WIGGLE ROOM. Nine out of 10 small businesses are sold on an installment basis, according to the National Federation of Independent Business. The NFIB has issued ominous warnings that the law will make it much harder to sell a company. True, business owners may demand a larger downpayment to cover their up-front tax liability. But the full impact is far from clear. For one thing, the Treasury may exempt some small businesses from the law when it issues guidelines to clarify gray zones in the legislation.

Roger Harris, president of Padgett Business Services USA, a small-business tax franchise based in Athens, Ga., estimates that about 65% of small businesses use the accrual method, while 35% use the cash method. Harris said the drafters of the law erroneously assumed that most small-business taxpayers use the cash method. "There was an attempt to minimize the affect on small business, and by exempting cash-method taxpayers, they hoped to exempt a lot of small businesses. Unfortunately, a lot of small business use the accrual method," says Harris.

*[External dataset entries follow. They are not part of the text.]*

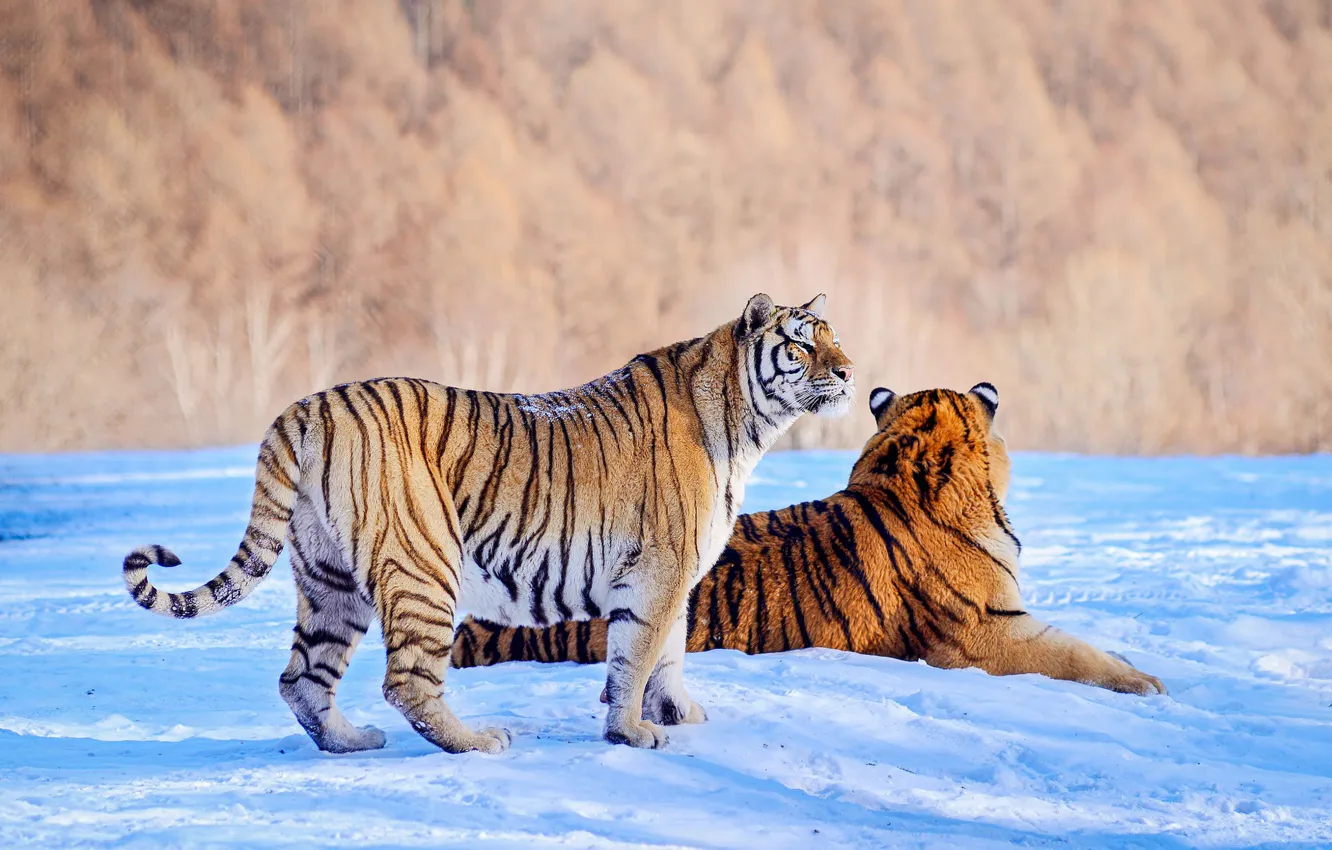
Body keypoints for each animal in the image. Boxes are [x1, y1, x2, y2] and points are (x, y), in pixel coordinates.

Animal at [122, 293, 856, 754]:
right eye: (800, 345)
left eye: (836, 338)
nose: (849, 372)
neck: (745, 423)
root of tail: (308, 406)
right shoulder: (658, 569)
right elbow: (637, 654)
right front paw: (631, 732)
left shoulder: (668, 577)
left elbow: (666, 652)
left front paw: (676, 713)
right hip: (424, 564)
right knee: (406, 680)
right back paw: (476, 742)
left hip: (330, 579)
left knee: (302, 677)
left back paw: (350, 743)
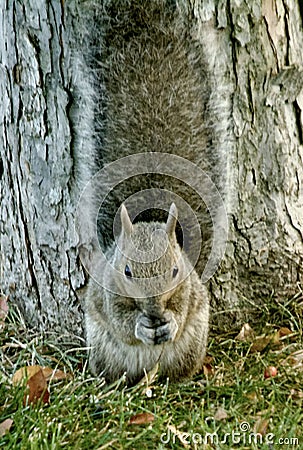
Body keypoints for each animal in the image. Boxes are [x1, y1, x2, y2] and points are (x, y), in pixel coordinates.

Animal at [69, 0, 229, 384]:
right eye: (127, 272)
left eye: (174, 271)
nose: (155, 312)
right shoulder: (108, 292)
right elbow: (120, 320)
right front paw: (142, 326)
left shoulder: (187, 290)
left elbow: (182, 310)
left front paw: (168, 322)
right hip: (102, 348)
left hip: (192, 345)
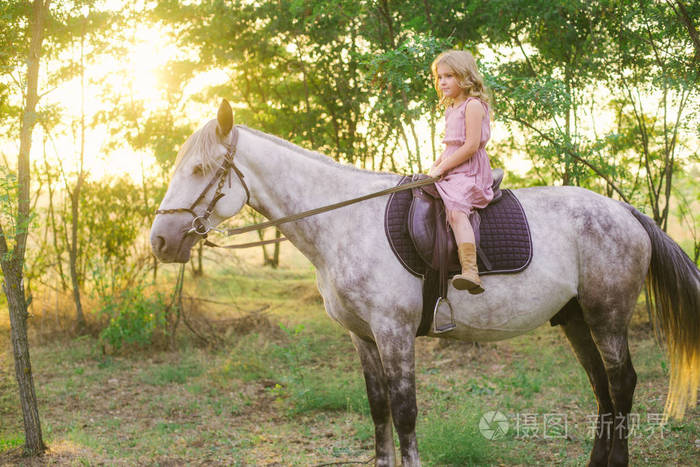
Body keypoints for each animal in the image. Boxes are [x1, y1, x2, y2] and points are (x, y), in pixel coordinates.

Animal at [150, 100, 699, 467]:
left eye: (200, 168)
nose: (159, 241)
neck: (344, 221)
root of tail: (625, 210)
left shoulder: (394, 331)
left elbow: (405, 411)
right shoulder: (363, 336)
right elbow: (378, 410)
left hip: (607, 315)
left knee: (622, 383)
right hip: (574, 318)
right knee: (602, 386)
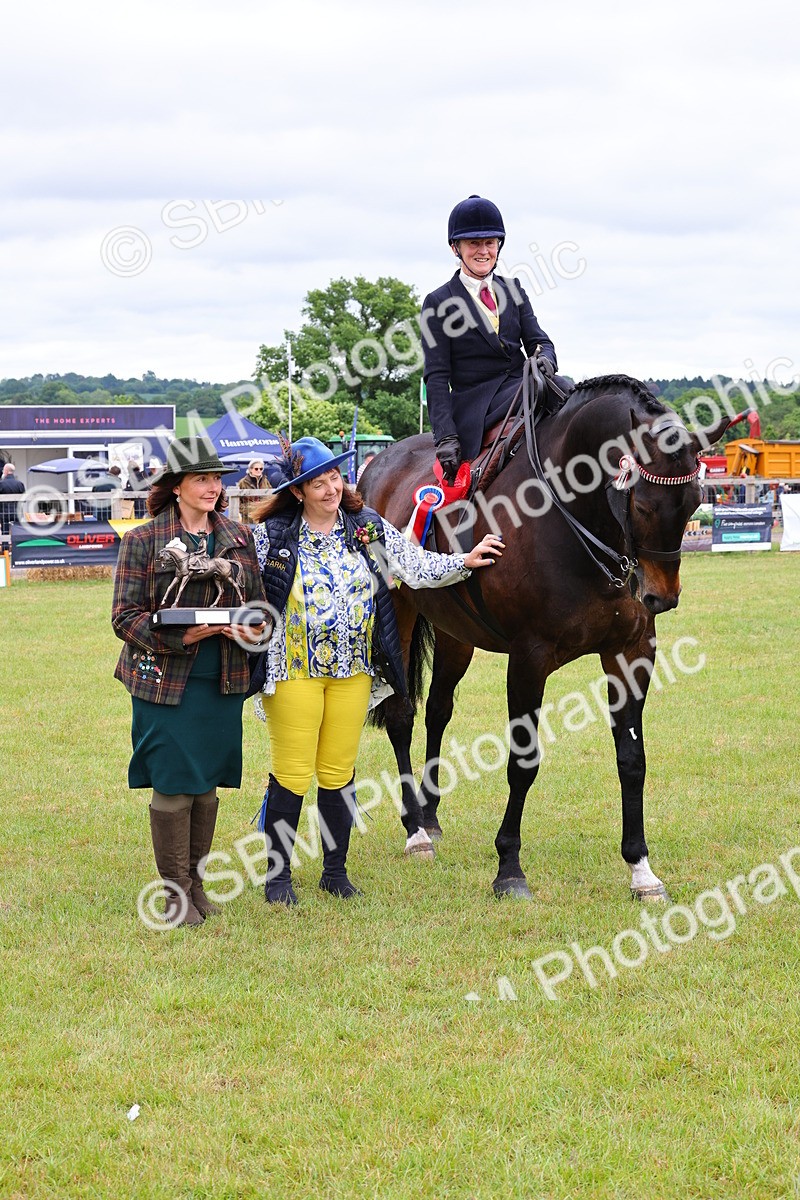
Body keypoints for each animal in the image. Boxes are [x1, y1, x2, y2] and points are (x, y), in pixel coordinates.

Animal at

There is some wiggle room in the law, he points out. A taxpayer could sell the corporation's stock — rather than its assets — and spread the capital-gains taxes out over time. The Treasury allows this because a sale of stock doesn't allow the buyer to benefit from the tax advantages of depreciation that apply to assets. (Over time, an owner can claim an asset's value has depreciated according to a set schedule and deduct that reduction in value from his or her taxes.) But when the assets of a business are sold, they are revalued. That lets the new owner play the depreciation game again. The problem with selling stock is that most buyers want the depreciation benefits that come with assets.

The law caught small-business advocates in Washington off guard. Brian Reardon, the NFIB's manager of federal public policy, says the trade group has gone over different scenarios with the Treasury in hopes that it will exempt sole proprietors, the smallest of small businesses. Small-business advocates point out that owners of sole proprietorships are in a gray zone because business income is reported on the owner's individual return. If Treasury doesn't exempt them, "we will have to encourage Congress to pass additional, clarifying legislation," Reardon says.

Whatever the outcome, if you're contemplating a business sale this coming year, keep your eye on Washington.